I was just a tad surprised in this episoide when they were unfamiliar with yuzu and matcha, but I don't have a good base here (I for one grew up in southern California, am a foodie, and am of Asian-American heritage, all of which I'm sure are positively correlated with knowing what yuzu and matcha are).
posted by andrewesque at 6:49 AM on August 29, 2016 [3 favorites]


Green tea is fairly well known here I think, but as a tea you'd drink not as a flavouring nor known by the name "matcha". I've been to enough Japanese restaurants/seen enough imported Japanese sweets to know what matcha is, but even I had to look up yuzu.

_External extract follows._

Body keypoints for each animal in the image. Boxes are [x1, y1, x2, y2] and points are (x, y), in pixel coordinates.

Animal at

As for pineapple upside-down cake, I have no idea how that was "new", I had it in primary school in the 1980s. I thought it was a common British cake.
posted by EndsOfInvention at 2:13 PM on August 29, 2016 [1 favorite]


If you loved last year's bake-off or well, cakes and family and eyebrows, you should absolutely watch The Chronicles of Nadiya which aired after Bake-Off (I think it'll be just 3 episodes?) and has Nadiya going to Bangladesh to explore her roots and baking and cooking things and talking about family, food and culture and generally being wonderful and tiny and very-Nadiya.
posted by dorothyisunderwood at 9:00 AM on August 30, 2016 [3 favorites]

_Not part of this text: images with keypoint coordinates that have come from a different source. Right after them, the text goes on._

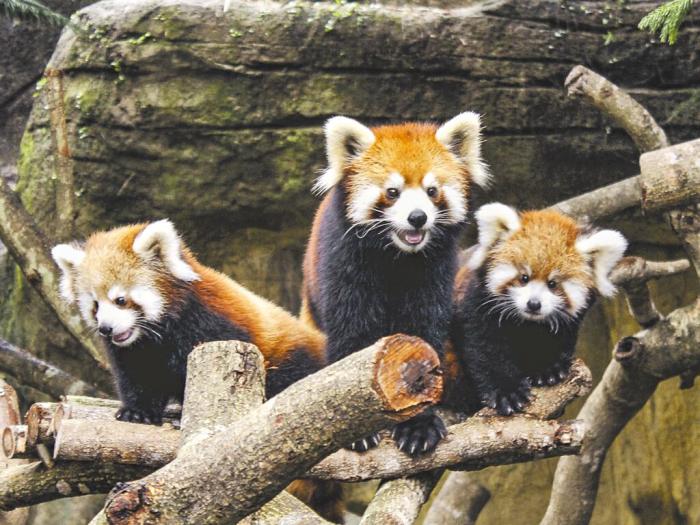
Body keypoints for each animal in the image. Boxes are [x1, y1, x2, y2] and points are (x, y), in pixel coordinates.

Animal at [300, 114, 486, 454]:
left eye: (431, 190)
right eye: (392, 192)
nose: (417, 217)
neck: (397, 258)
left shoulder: (433, 274)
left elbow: (423, 340)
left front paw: (418, 425)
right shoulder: (344, 267)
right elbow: (351, 336)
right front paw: (355, 428)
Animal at [454, 204, 628, 414]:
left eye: (552, 284)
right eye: (524, 278)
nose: (534, 304)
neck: (527, 323)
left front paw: (548, 369)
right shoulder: (478, 304)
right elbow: (484, 347)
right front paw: (507, 391)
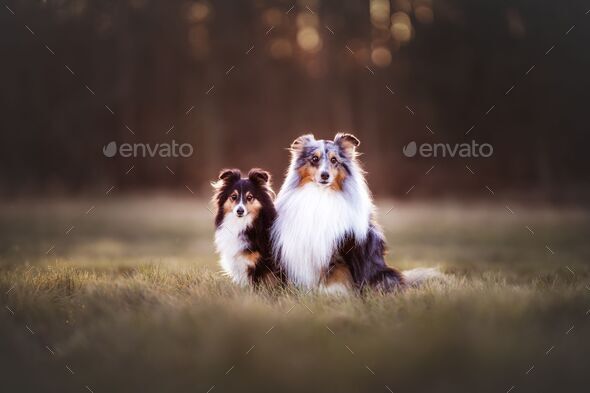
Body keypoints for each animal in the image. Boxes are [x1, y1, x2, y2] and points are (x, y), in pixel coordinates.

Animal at [272, 133, 440, 292]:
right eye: (314, 158)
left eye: (334, 160)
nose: (325, 175)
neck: (321, 194)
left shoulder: (341, 248)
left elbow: (337, 276)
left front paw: (332, 295)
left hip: (383, 274)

I'd put whipped cream on Jell-O (see also: Jell-O salad, divinity), but ice cream is a new one on me. Sounds delicious, albeit messy (melted ice cream slick on stiff Jell-O).
posted by stolyarova at 1:23 PM on August 30, 2016


The jelly/jello is meant to be all shivery and wibbly wobbly, not stiff!
posted by emilyw at 1:52 PM on August 30, 2016 [2 favorites]


No! Not my old Dad!
posted by Going To Maine at 8:08 AM on September 1, 2016


Oh God, so many dropped items! I nearly had three separate heart attacks watching that one.
posted by merriment at 3:00 PM on September 1, 2016


The hipster coffee shops in Sheffield (UK) have started going crazy with matcha as drink and a flavour in everything over the past couple of months. Previously, I think I'd only ever encountered it via seeing it high on shelves in specialist tea shops. It seems to be becoming fashionable, but it's definitely not a traditional or mainstream thing in the UK.

I'd never even heard of yuzu. Maybe I've seen them in asian groceries and assumed they're lemons? Intriguing.
posted by metaBugs at 3:01 AM on September 2, 2016


It's on Netflix now! Yay!

I didn't even notice the Harry Potter thing, but now it's ALL I CAN SEE.